Things have been a little quieter in physiotherapy world for a few weeks, as colder temperatures and horrible weather have meant less activity in the community in general, and therefore less acute injury. Even chronic arthritic pain and inflammatory conditions tend to settle, as the swings in barometric pressure are less severe. Sure, we can all get a bit of an ache when we get cold, but it often isn’t bad enough to go and see a physio about, when a hot-pack, thermal underwear or snuggling up by the fire will suffice. The old saying that you can “catch a chill” in your back/neck is simply false.
This quiet period is about to come to a screeching (or sliding in this weather) halt. This time of year we experience the influx of injuries from
- 1) Ski Season
- 2) Football/Netball Finals
- 3) Gardening Season (early spring)
- 4) Tour de France inspired Cycling excesses
*Photo credit: Mark Tsukasov photography, Mt Hotham 2015
The Victorian ski season is a fickle animal, it teases, flaunts and then BANG it’s on like Donkey Kong!

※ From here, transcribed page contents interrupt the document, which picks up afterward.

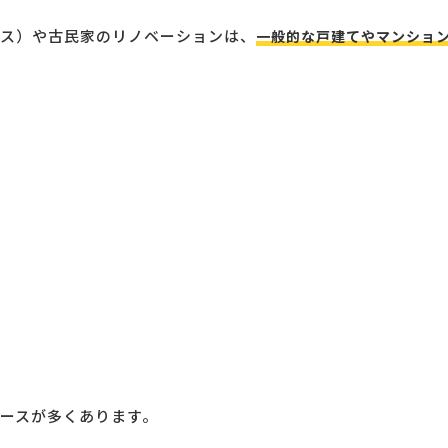
ス）や古民家のリノベーションは、
一般的な戸建てやマンショ
ースが多くあります。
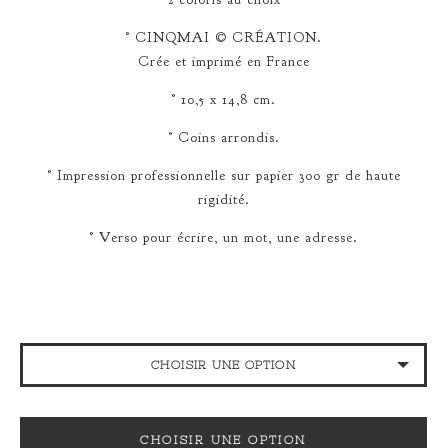
° CINQMAI © CRÉATION.
Crée et imprimé en France
° 10,5 x 14,8 cm.
° Coins arrondis.
° Impression professionnelle sur papier 300 gr de haute
rigidité.
° Verso pour écrire, un mot, une adresse.
CHOISIR UNE OPTION
BLEU MYSTÉRIEUX
CHOISIR UNE OPTION
ROSE D'AUTOMNE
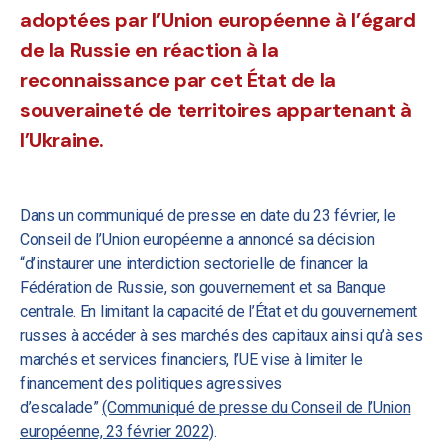
adoptées par l’Union européenne à l’égard
de la Russie en réaction à la
reconnaissance par cet État de la
souveraineté de territoires appartenant à
l’Ukraine.
Dans un communiqué de presse en date du 23 février, le
Conseil de l’Union européenne a annoncé sa décision
“d’instaurer une interdiction sectorielle de financer la
Fédération de Russie, son gouvernement et sa Banque
centrale. En limitant la capacité de l’État et du gouvernement
russes à accéder à ses marchés des capitaux ainsi qu’à ses
marchés et services financiers, l’UE vise à limiter le
financement des politiques agressives
d’escalade”
(Communiqué de presse du Conseil de l’Union
européenne, 23 février 2022)
.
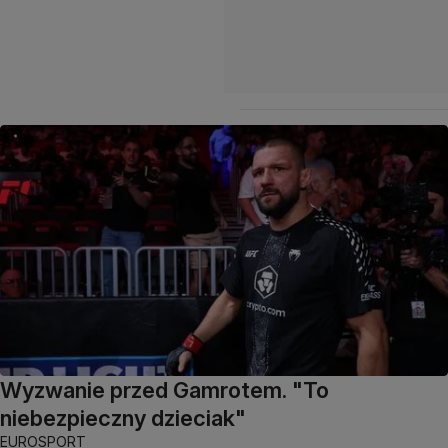
Wyzwanie przed Gamrotem. "To
niebezpieczny dzieciak"
EUROSPORT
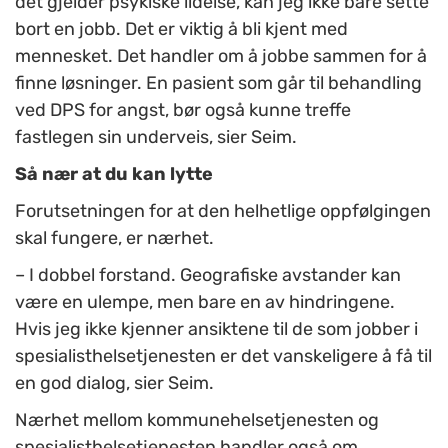
det gjelder psykiske lidelse, kan jeg ikke bare sette
bort en jobb. Det er viktig å bli kjent med
mennesket. Det handler om å jobbe sammen for å
finne løsninger. En pasient som går til behandling
ved DPS for angst, bør også kunne treffe
fastlegen sin underveis, sier Seim.
Så nær at du kan lytte
Forutsetningen for at den helhetlige oppfølgingen
skal fungere, er nærhet.
– I dobbel forstand. Geografiske avstander kan
være en ulempe, men bare en av hindringene.
Hvis jeg ikke kjenner ansiktene til de som jobber i
spesialisthelsetjenesten er det vanskeligere å få til
en god dialog, sier Seim.
Nærhet mellom kommunehelsetjenesten og
spesialisthelsetjenesten handler også om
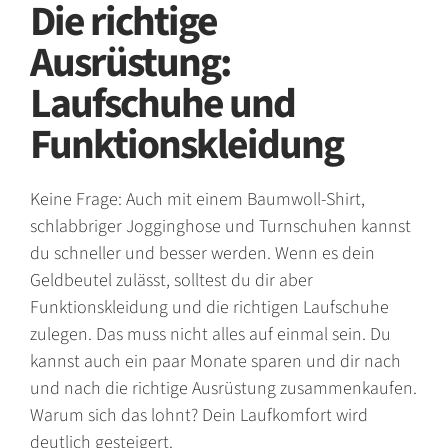
Die richtige
Ausrüstung:
Laufschuhe und
Funktionskleidung
Keine Frage: Auch mit einem Baumwoll-Shirt,
schlabbriger Jogginghose und Turnschuhen kannst
du schneller und besser werden. Wenn es dein
Geldbeutel zulässt, solltest du dir aber
Funktionskleidung und die richtigen Laufschuhe
zulegen. Das muss nicht alles auf einmal sein. Du
kannst auch ein paar Monate sparen und dir nach
und nach die richtige Ausrüstung zusammenkaufen.
Warum sich das lohnt? Dein Laufkomfort wird
deutlich gesteigert.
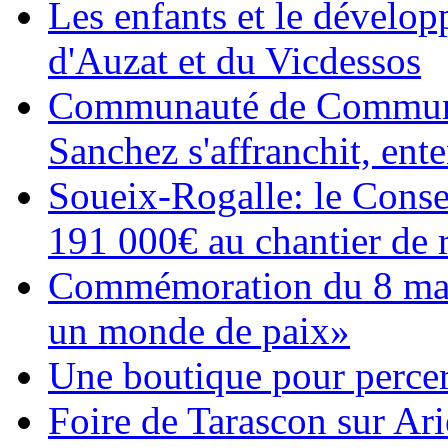
Les enfants et le dévelop
d'Auzat et du Vicdessos
Communauté de Commune
Sanchez s'affranchit, ent
Soueix-Rogalle: le Consei
191 000€ au chantier de r
Commémoration du 8 mai 
un monde de paix»
Une boutique pour percer
Foire de Tarascon sur Ariè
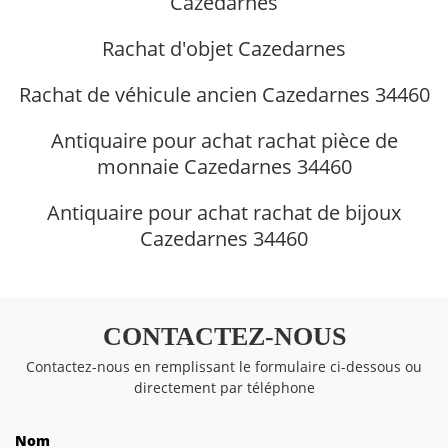
Cazedarnes
Rachat d'objet Cazedarnes
Rachat de véhicule ancien Cazedarnes 34460
Antiquaire pour achat rachat pièce de
monnaie Cazedarnes 34460
Antiquaire pour achat rachat de bijoux
Cazedarnes 34460
CONTACTEZ-NOUS
Contactez-nous en remplissant le formulaire ci-dessous ou
directement par téléphone
Nom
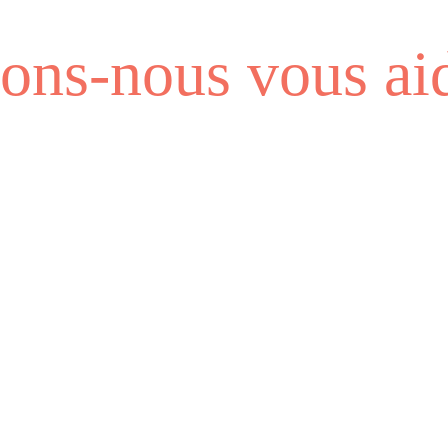
ns-nous vous aid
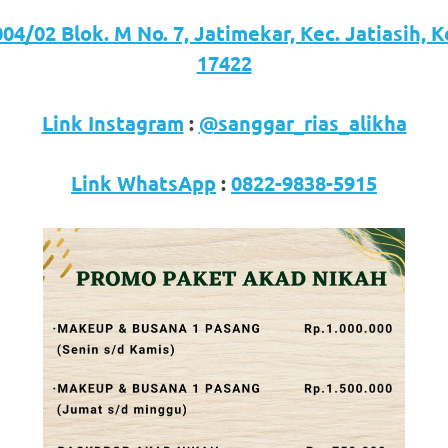
04/02 Blok. M No. 7, Jatimekar, Kec. Jatiasih, 
17422
Link Instagram
:
@sanggar_rias_alikha
Link WhatsApp
:
0822-9838-5915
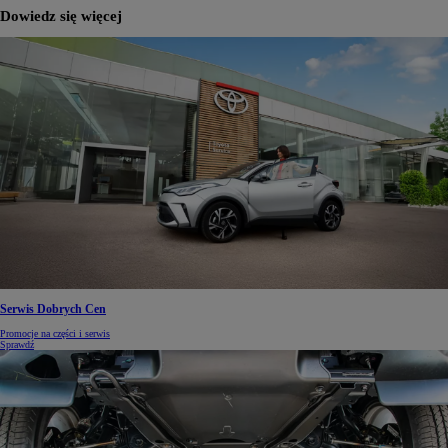
Dowiedz się więcej
Serwis Dobrych Cen
Promocje na części i serwis
Sprawdź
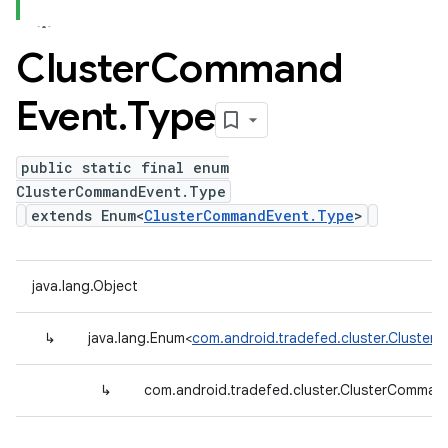
Cluster
Command
Event
.
Type
public static final enum
ClusterCommandEvent.Type
extends Enum<
ClusterCommandEvent.Type
>
java.lang.Object
↳
java.lang.Enum<
com.android.tradefed.cluster.Cluste
↳
com.android.tradefed.cluster.ClusterComman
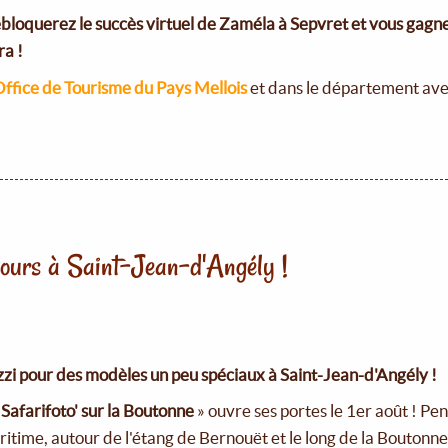
ébloquerez le succès virtuel de Zaméla à Sepvret et vous gagn
ra !
Office de Tourisme du Pays Mellois
et dans le département av
ours à Saint-Jean-d'Angély !
zi pour des modèles un peu spéciaux à Saint-Jean-d'Angély !
«
Safarifoto' sur la Boutonne
» ouvre ses portes le 1er août ! Pe
time, autour de l'étang de Bernouët et le long de la Boutonne,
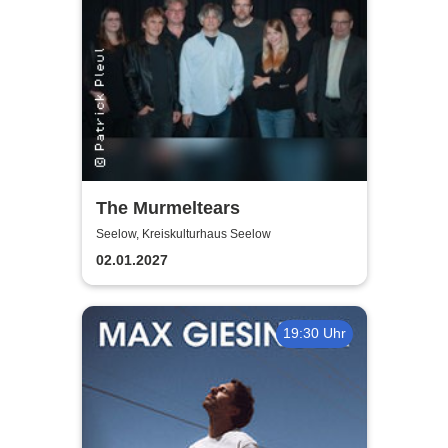
The Murmeltears
Seelow, Kreiskulturhaus Seelow
02.01.2027
19:30 Uhr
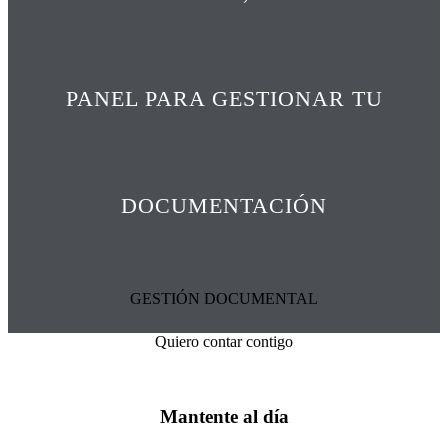
PANEL PARA GESTIONAR TU
DOCUMENTACIÓN
GESTIÓN DOCUMENTAL
Quiero contar contigo
Mantente al día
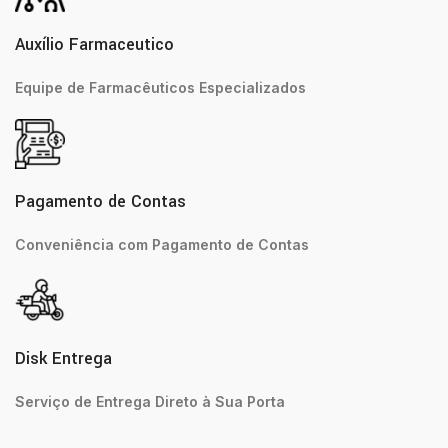
Auxílio Farmaceutico
Equipe de Farmacêuticos Especializados
Pagamento de Contas
Conveniência com Pagamento de Contas
Disk Entrega
Serviço de Entrega Direto à Sua Porta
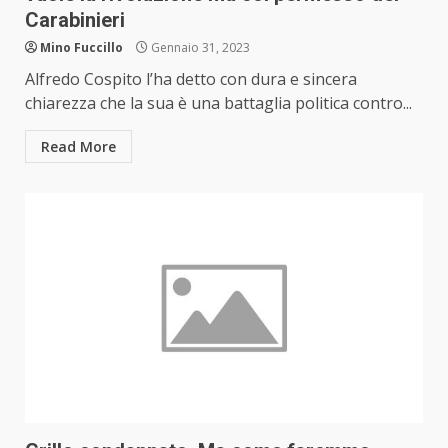
Carabinieri
Mino Fuccillo
Gennaio 31, 2023
Alfredo Cospito l’ha detto con dura e sincera
chiarezza che la sua è una battaglia politica contro...
Read More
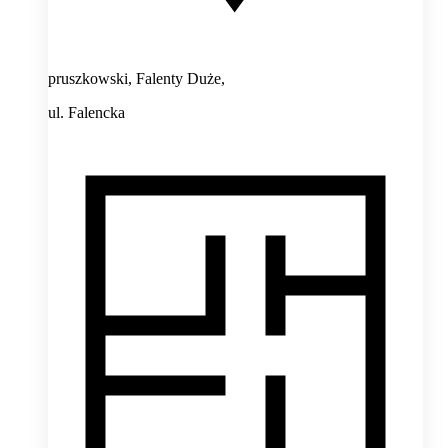
pruszkowski, Falenty Duże,
ul. Falencka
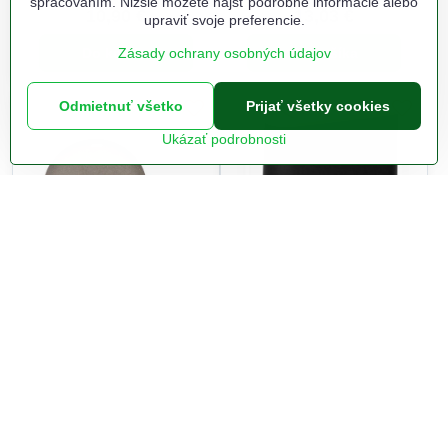
spracovaním. Nižšie môžete nájsť podrobné informácie alebo
10,90 €
13,03 €
upraviť svoje preferencie.
Zásady ochrany osobných údajov
Do košíka
Do košíka
Odmietnuť všetko
Prijať všetky cookies
Ukázať podrobnosti
Platňa liatinová o 210 mm
Stojan na nože 23x8x23,5
so zárezmi žiaruvzdorná
cm čierny
WW
Na objednanie do 7-10 prac.
Na sklade odbojna.sk
dní
14,50 €
15,59 €
Do košíka
Do košíka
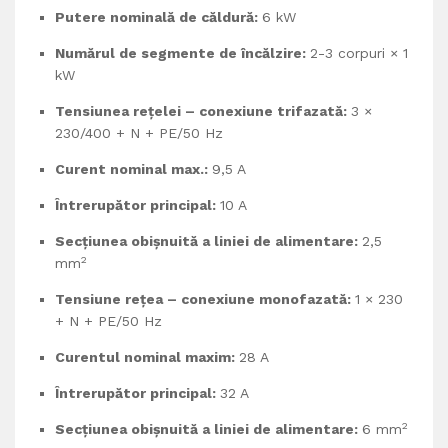
Putere nominală de căldură:
6 kW
Numărul de segmente de încălzire:
2-3 corpuri × 1
kW
Tensiunea rețelei – conexiune trifazată:
3 ×
230/400 + N + PE/50 Hz
Curent nominal max.:
9,5 A
Întrerupător principal:
10 A
Secțiunea obișnuită a liniei de alimentare:
2,5
2
mm
Tensiune rețea – conexiune monofazată:
1 × 230
+ N + PE/50 Hz
Curentul nominal maxim:
28 A
Întrerupător principal:
32 A
2
Secțiunea obișnuită a liniei de alimentare:
6 mm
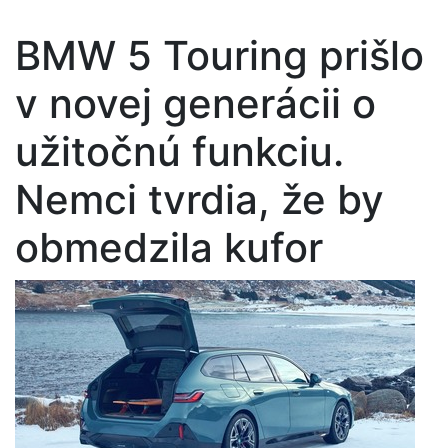
BMW 5 Touring prišlo
v novej generácii o
užitočnú funkciu.
Nemci tvrdia, že by
obmedzila kufor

Due to this many people (the author included) flock to the mountains and cram in as much skiing as their poor bodies and wallets will allow, in the few short weeks of glorious white stuff. The sudden increase in load on knees, back, and arms can be more than many bodies can bear, let alone the potential risk of injury from high speed fall, catching an edge, slipping on ice, or not making the jump (above). Some tips for the wise if you’re heading up:
- Do some squats. If nothing else, skiing and boarding put an enormous load on your quadriceps, as you bounce down a mountain trying to absorb the shock of bumps, jumps and turns. Do wall sits for 30sec, 8-10 reps, or just hold the back of a chair and do squats while you watch TV. This needs to happen three to four weeks before you go AT LEAST, the night before is a waste of precious sleep before shredding. (more here)
- Wear a helmet. Think about it, you’re on waxed planks, sliding on a friction-less surface, down some of the steepest terrain in the country. Between trees and large poles.
The classic presentation is this – “I’ve had this niggling hammy for the last six or seven weeks, and I have a week off then go back and it feels good until I lead out for a mark/pass, then it goes again”. Now it is almost “finals time” and the physio is expected to magically fix this so that the player is 100% for finals. Unfortunately soft tissue healing time is 4-6 weeks at least, and no amount of magic speeds this up. We can sometimes return players to competition early from ligament sprains, as ligaments are non-contractile tissue, meaning that the only way to re-injure the ligament is to put the same direction of force through the injured ligament again, which is often managed with heavy taping/bracing – but muscle is a different story. There is no way to stop an injured muscle from re-tearing in the rigorous, explosive contraction of sporting performance.
- – Have your injuries assessed early. Good management can significantly improve recovery rate, and reduce incidence of re-injury.
- “A stitch in time saves nine”, which means the same as “a week or two out now saves missing 6-12 weeks and all of the finals”
I LOVE winter. Not only does it snow (see above) but there are about 5-6 weeks where I don’t have to mow the lawns, prune trees, weed, spray, or do anything other than wander through the veggie garden and pick some broccoli. This changes very swiftly in late August and September, when increased soil temperature and rain means PROLIFIC growth. Since most people haven’t maintained “garden fitness” we always see a spate of gardening backs and shoulders, swollen knees and sore necks.
See this post for solutions, and consider products like “Grandpa’s weeder” which allows you to pull out weeds standing up, foam kneeling pads with handles, and Electric tools instead of petrol (lighter).
Tour de France
It’s amazing how in the worst time of the year to ride in the Dandenongs we see such a large increase in road cycling. It’s a horrible confluence of events, as most people put on some winter layers to hibernate, and those winter layers should never be squeezed into BMC lycra suits. Why spend $10k on a bike that’s 1kg lighter, when you could lose 10-15kg of fat for free? Anyway, to avoid injury to your knees make sure you do some VMO exercise, which consists of doing normal type Quadriceps exercises (squat, lunge, step ups etc), but with your foot turned out and knee tracking over the inside of your big toe. This causes the inner quad muscle to work really hard to pull the knee cap back into the middle of the groove on the front of your knee, and helps prevent patella tracking issues. If this fails, see your physio to learn how to tape your knee cap.